Diario Sur
Malaga CF

a lo panenka

Más nombres que mimbres

Ayer, durante la transmisión televisva, pudimos comprobar hasta qué punto en la Liga se sobrevalora hasta la saciedad a la mayoría de los futbolistas. Los elogios de los comentaristas chocan con la cruda realidad: el Málaga tiene más nombres que mimbres. Por eso, en apenas diez días, Míchel ya ha hecho su diagnóstico: «Las expectativas eran disparatadas al comienzo de la temporada». Sin margen en el tope salarial para traer a un delantero centro en condiciones, aspirar a Europa era una utopía. Ha tenido que venir alguien de fuera, ajeno al club y a esa corriente de ‘buenismo’, para certificar lo que algunos (pocos) venimos subrayando desde que empezó la temporada.

Al final el nuevo entrenador volvió al comienzo de la temporada. Entonces, Juande entendió que sin un ariete que dominara el área contrario era un lujo jugar con dos extremos, sobre todo si uno de ellos (Keko) no hace diagonales y se limita a desbordar y centrar. Ayer Míchel recurrió a Pablo como volante derecho pese a jugar con dos puntas. Quiso tener así más juego y también compensar mejor al equipo. Porque, no nos engañemos, se antepuso mantener la puerta a cero y con ello la presión no fue precisamente alta. Al menos, el objetivo de salir imbatido se cumplió. Pero no precisamente por el castellonense, puesto que no logró tapar las subidas de Diego Rico.

Escuché a Camacho hablar el otro día y no sé lo que entenderán los futbolistas por jugar bien. Desde luego, en lo que llevamos de temporada, con los tres entrenadores, el equipo no ha pasado de ofrecer buen fútbol en un partido más de 20 o 25 minutos. Esa es la realidad. Si el Málaga tiene tantos puntos es básicamente porque el primer técnico cambió la dinámica de varios encuentros en las segundas partes con las variaciones tácticas. De lo contrario... Ayer el equipo no brilló ni un cuarto de hora. Es incapaz de dar tres pases seguidos.

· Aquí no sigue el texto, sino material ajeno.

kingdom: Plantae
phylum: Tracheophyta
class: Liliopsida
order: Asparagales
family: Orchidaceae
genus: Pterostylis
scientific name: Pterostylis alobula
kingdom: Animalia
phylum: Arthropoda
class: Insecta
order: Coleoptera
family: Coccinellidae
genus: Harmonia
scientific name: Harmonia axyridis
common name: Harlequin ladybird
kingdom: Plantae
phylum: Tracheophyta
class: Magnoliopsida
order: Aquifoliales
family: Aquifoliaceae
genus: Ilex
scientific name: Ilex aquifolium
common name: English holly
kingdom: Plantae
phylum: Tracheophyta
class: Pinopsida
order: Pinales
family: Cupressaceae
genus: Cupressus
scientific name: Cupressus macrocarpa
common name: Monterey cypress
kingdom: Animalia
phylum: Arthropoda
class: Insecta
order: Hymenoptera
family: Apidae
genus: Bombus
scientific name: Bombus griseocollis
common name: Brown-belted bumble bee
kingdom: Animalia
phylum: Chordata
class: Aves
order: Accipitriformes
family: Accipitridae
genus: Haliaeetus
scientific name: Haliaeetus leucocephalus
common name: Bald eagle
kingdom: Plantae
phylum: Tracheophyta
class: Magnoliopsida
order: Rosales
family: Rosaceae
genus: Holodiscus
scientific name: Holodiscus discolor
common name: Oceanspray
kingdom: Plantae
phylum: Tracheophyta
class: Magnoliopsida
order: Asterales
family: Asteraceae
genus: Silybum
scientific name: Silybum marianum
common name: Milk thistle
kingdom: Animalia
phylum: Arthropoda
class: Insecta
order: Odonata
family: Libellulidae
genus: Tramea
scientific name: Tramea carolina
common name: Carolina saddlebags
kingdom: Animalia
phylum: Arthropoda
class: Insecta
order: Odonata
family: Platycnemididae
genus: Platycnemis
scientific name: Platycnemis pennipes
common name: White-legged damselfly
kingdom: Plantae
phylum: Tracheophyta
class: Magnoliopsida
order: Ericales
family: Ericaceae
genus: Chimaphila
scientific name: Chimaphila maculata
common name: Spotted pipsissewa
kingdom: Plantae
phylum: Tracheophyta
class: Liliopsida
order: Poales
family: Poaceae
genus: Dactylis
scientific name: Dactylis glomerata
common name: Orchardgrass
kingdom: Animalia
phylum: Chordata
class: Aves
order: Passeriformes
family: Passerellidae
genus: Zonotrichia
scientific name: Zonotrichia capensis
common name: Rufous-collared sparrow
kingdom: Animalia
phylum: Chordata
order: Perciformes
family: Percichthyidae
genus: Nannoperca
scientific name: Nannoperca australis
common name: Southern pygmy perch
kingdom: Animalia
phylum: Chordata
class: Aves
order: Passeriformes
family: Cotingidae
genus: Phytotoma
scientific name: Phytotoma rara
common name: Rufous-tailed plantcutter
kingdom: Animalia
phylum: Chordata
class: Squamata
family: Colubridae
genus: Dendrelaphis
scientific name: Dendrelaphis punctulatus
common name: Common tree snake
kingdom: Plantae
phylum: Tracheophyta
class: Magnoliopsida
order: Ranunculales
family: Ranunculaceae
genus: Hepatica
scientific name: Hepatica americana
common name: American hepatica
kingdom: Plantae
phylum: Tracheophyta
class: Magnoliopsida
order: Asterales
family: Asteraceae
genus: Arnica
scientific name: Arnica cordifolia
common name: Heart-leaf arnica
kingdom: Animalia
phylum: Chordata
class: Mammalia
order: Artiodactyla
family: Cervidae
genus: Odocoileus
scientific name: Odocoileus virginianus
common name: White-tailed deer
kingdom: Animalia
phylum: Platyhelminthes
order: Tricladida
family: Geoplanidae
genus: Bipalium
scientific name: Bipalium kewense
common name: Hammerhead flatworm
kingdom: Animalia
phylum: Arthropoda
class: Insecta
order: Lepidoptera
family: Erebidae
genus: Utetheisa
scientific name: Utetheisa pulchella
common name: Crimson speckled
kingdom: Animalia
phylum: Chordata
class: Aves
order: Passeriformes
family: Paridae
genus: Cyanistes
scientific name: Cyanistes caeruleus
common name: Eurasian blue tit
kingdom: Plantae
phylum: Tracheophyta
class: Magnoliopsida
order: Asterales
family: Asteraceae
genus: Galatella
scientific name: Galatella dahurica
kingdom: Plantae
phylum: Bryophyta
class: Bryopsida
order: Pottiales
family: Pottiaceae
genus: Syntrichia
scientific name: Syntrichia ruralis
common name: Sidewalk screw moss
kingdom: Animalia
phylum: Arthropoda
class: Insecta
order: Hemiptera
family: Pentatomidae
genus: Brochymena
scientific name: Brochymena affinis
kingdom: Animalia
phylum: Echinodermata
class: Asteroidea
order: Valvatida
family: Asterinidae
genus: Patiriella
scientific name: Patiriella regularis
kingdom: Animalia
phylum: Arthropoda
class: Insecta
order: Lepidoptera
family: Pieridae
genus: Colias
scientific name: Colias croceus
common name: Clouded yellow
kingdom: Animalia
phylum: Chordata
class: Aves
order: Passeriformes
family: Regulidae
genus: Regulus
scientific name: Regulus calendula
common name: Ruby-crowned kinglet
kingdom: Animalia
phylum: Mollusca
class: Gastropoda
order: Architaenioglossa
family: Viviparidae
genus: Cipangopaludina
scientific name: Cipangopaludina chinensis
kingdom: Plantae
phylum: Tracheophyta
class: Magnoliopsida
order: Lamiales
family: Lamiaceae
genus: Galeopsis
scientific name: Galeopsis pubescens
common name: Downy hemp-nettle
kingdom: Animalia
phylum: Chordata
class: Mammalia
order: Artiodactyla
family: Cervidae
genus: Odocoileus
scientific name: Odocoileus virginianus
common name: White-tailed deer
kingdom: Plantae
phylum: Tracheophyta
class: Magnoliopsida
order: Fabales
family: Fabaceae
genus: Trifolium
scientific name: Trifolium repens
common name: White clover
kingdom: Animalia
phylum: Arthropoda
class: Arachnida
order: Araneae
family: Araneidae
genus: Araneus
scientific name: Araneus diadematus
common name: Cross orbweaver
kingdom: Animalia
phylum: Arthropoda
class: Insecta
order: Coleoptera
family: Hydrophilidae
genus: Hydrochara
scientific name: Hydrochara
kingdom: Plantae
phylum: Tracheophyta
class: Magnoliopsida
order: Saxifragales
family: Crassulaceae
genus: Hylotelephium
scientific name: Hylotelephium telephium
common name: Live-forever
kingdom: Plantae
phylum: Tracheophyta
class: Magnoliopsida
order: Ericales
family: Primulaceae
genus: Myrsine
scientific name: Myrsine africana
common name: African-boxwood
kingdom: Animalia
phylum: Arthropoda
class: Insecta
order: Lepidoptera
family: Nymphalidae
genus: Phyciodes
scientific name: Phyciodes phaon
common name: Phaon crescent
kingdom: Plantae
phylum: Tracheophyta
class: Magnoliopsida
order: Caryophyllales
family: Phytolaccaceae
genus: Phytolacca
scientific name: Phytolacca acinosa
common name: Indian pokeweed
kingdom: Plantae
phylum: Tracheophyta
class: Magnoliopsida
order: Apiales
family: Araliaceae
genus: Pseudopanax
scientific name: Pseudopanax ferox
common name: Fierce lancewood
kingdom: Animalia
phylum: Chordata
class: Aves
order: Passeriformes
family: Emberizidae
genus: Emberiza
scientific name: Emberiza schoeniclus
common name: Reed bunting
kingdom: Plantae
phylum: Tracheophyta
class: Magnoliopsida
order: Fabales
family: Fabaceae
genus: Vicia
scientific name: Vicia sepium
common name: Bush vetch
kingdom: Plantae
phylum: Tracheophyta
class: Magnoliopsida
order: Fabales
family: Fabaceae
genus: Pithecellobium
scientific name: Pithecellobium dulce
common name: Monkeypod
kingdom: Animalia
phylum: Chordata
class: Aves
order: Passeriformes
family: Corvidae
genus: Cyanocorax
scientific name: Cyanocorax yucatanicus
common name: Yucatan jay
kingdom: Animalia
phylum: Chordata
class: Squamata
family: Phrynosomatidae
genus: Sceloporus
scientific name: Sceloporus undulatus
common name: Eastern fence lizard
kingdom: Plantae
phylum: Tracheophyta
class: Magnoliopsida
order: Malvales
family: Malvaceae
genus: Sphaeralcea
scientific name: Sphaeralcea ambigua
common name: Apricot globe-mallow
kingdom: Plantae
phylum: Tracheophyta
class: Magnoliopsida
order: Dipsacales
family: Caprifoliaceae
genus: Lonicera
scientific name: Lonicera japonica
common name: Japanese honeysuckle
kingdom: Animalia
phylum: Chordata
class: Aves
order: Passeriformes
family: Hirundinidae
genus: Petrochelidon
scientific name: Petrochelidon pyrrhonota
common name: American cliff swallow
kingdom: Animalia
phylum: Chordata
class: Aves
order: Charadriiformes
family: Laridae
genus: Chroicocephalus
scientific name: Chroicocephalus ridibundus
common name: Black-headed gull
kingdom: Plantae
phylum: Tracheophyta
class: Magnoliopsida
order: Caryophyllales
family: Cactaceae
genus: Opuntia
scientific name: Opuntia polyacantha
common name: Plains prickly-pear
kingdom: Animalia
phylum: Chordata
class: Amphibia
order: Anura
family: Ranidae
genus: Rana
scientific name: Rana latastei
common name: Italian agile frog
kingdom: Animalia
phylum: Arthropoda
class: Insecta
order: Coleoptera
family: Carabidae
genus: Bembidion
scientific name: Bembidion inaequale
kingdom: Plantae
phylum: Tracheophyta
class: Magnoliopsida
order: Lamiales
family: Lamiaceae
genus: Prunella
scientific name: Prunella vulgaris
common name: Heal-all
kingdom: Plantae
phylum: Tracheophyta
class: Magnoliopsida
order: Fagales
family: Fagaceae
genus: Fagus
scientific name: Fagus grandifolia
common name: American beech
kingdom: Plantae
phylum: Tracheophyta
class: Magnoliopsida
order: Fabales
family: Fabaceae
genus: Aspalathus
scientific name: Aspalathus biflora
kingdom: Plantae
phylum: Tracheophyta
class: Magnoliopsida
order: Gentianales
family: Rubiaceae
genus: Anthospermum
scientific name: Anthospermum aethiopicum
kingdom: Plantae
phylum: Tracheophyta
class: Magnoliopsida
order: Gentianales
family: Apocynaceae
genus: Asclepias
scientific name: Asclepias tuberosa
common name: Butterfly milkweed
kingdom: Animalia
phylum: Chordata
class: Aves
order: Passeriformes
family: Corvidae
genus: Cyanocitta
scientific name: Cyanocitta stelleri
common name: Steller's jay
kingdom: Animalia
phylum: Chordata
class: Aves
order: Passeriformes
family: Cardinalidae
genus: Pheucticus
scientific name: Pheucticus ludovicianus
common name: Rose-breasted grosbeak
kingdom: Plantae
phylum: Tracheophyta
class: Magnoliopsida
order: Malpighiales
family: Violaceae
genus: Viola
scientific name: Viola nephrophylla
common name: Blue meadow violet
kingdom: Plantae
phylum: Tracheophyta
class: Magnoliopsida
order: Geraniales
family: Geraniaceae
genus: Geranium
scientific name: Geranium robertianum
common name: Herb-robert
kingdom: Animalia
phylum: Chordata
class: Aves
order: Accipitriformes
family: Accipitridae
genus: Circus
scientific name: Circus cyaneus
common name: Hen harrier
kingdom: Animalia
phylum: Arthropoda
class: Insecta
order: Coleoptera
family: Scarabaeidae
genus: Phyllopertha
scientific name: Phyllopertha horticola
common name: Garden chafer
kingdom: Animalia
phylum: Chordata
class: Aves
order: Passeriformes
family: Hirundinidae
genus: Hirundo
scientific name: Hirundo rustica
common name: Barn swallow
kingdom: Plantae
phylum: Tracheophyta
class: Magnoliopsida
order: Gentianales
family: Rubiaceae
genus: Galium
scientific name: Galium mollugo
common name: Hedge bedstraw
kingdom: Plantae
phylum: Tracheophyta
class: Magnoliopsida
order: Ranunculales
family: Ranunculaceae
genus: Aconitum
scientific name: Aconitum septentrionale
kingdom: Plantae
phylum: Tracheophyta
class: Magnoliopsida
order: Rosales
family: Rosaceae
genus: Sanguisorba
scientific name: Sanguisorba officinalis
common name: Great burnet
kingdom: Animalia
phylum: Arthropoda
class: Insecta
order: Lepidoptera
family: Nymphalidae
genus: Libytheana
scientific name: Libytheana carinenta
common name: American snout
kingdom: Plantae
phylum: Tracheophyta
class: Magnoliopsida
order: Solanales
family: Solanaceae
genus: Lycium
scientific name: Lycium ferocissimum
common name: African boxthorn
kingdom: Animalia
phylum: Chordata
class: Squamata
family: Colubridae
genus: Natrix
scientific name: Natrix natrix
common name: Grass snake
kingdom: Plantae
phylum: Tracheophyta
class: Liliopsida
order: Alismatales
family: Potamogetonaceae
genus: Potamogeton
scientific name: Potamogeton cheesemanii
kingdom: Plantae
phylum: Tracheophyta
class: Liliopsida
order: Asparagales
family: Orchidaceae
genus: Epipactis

Llorente volvió al centro de la defensa y no desentonó, aunque tampoco es que el partido tuviera una exigencia alta. Es más, estuvo una pizca mejor que Luis Hernández, dentro de que la defensa estuvo muy protegida y con Juan Carlos casi sin subir. Eso sí, el defensa cedido por el Madrid regaló en la recta final un córner y una falta en la frontal. Le falta muchísima más maldad si quiere tener continuidad al máximo nivel.

Por delante, de nuevo, vimos muy poquito a José Rodríguez, lo que hizo que Camacho estuviera en todas las salsas. Hubo veces en que el alicantino incluso no ofrecía una línea de pase cuando se trataba de sacar el balón desde atrás. Ese fue uno de los males endémicos del Málaga en Butarque: perdió la batalla del centro del campo. José Rodríguez juega demasiado cómodo, en una ‘baldosa de seguridad’, cuando debe exponer mucho más. Si no es así, la continuidad en el juego del equipo no existe.

Es verdad que el Málaga está muy atenazado, que el rosario de resultados negativos pasa mucha factura, pero... ¿Se puede sacar menos rendimiento de las acciones a balón parado? No es que los centros fueran malos, es que ni se puede hablar de centros. Oel balón no se levantaba lo suficiente o, como ocurre con Sandro (especialista en la materia), se buscaba el golpeo directo. Por cierto, viendo lo que cuesta crear una ocasión, no estaría de más preparar mejor los saques de banda de Luis Hernández, y no que los lanzamientos se hagan por si suena la flauta.

Míchel recurrió al final a los extremos,,, pero con un solo punta. Era lógico que el técnico quisiera nadar y guardar la ropa. Keko y Jony podían generar más profundidad, pero también más lagunas defensivas. Por eso se decidió por situar a Pablo como segundo punta y hasta por introducir a Duda para evitar un correcalles. Así llegó la única ocasión, gracias a que el rival fijó toda su atención en los extremos y dejó centrar con tranquilidad a Rosales.

¿Y el Leganés? Le pone mucho empeño y su entrenador busca alternativas, pero tiene lo que tiene. Conviene valorar el empate de ayer en su justa medida, porque el presupuesto del Málaga y los sueldos de sus jugadores están muy por encima de los de su rival. Quizá lo mejor sea que ya todo el mundo le ve las orejas al lobo, incluidos los futbolistas. Toca arrimar el hombro y, como diría Schuster, «apretar el culito». De mimbres andamos justos.